[Alıntılanan yazı]
━━━━━━━━

Buradan Kürt meselesine gelirsek; AKP ve Erdoğan darbe teşebüsü sonrası HDP’yi dışlayarak CHP ve MHP ile adeta kutsal bir ittifak kurdu. CHP’nin sonradan çok pişman olacağı ve eleştirileceği adeta 3. MC’yi anımsatan bu beraberlik görüntüsünde HDP’ye neden yer verilmedi? Kanımca iki nedeni var bunun: Birincisi, bazı liderler iç ve dış düşmanlar yaratmadan (ayakta) duramazlar. Herkesle birlik olsa kime saldıracak, kiminle öfkeli ve kibirli bir biçimde kavga ederek, taraftarlarını tahkim edecek? HDP’nin eksilkeri yanlışları olabilir; ama MHP’nin, CHP’nin ve AKP’nin yok mu? Sadece HDP’yi dışlarsanız, ona oy vermiş altı milyonu da dışlamış olursunuz. Hatta Kürtler kendilerinin dışlandıkları algısına kapılmış bile… Bu, hem aidiyet duygularını hem de olası bir çözüm ve barış sürecini olumsuz etkileyen bir unsurdur. Ayrıca OHAL ilan etmek, KHK’lerle ülkeyi istediği gibi yönetirken muhalefeti de buna ortak etmek, hiç kimseye yarar getirmeyecektir.. İktidar alternatifi olma zamanı iken ona payanda olmak sadece muhalefet partisi için değil ülkenin geleceği için de doğru değildir.

━━━━━━━━

[Görev ayrıntıları]
Yukarıdaki, HDP'nin dışlanmasını ve Kürt meselesini ele alan yazıyı son cümlesinden sonra devam ettirin.

[Derlenen öğeler]
━━━━━━━━

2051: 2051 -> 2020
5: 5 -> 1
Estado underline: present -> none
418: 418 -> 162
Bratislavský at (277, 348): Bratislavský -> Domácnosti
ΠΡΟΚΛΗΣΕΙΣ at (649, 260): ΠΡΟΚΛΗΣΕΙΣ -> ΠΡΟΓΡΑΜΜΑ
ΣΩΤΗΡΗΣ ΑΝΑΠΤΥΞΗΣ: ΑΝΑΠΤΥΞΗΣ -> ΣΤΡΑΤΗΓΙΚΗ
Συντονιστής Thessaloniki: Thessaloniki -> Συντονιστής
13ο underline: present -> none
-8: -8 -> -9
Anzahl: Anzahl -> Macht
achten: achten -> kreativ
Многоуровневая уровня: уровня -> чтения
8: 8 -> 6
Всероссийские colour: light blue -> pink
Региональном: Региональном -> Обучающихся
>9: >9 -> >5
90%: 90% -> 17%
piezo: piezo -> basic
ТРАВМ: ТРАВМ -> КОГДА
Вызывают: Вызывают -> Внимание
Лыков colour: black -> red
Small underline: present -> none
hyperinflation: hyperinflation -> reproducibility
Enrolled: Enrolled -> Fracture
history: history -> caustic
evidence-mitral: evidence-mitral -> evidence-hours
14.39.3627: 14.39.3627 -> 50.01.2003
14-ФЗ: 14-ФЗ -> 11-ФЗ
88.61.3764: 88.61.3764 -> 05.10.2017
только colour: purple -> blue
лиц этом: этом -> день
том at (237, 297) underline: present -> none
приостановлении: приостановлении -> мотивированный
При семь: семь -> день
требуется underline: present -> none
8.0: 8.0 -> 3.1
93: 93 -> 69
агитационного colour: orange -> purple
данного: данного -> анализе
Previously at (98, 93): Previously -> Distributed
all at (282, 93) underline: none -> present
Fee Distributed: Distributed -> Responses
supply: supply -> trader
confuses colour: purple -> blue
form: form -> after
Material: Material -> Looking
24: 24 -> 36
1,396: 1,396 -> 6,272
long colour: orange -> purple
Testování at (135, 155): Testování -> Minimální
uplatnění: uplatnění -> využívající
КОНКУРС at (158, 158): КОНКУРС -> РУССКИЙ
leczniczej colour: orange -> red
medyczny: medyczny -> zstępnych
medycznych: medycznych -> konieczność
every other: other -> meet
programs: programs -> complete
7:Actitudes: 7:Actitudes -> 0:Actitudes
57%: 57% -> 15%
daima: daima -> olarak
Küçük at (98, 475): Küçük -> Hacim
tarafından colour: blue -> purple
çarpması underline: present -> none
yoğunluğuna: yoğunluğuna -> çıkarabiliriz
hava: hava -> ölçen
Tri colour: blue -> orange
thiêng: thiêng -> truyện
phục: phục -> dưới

━━━━━━━━

[Nihai yanıt]
Kaldı ki sadece iç düşmanla yetinilmiyor; dış düşman da üretiliyor. Şimdilik PYD-YPG dış düşman yerini kamuoyu nezdinde yeterince doldurmuyor. Bu misyon, şu anda dünkü dost Gülen’e ait. Dün Esed idi, şimdi dikkat ederseniz Esad yok, FETÖ var. O yüzden Gülen’i ABD verse bile onlar almaya ne kadar istekli acaba? Çünkü bugün taşlamak için şeytanlaştırılmış bir figüre ihtiyaç var..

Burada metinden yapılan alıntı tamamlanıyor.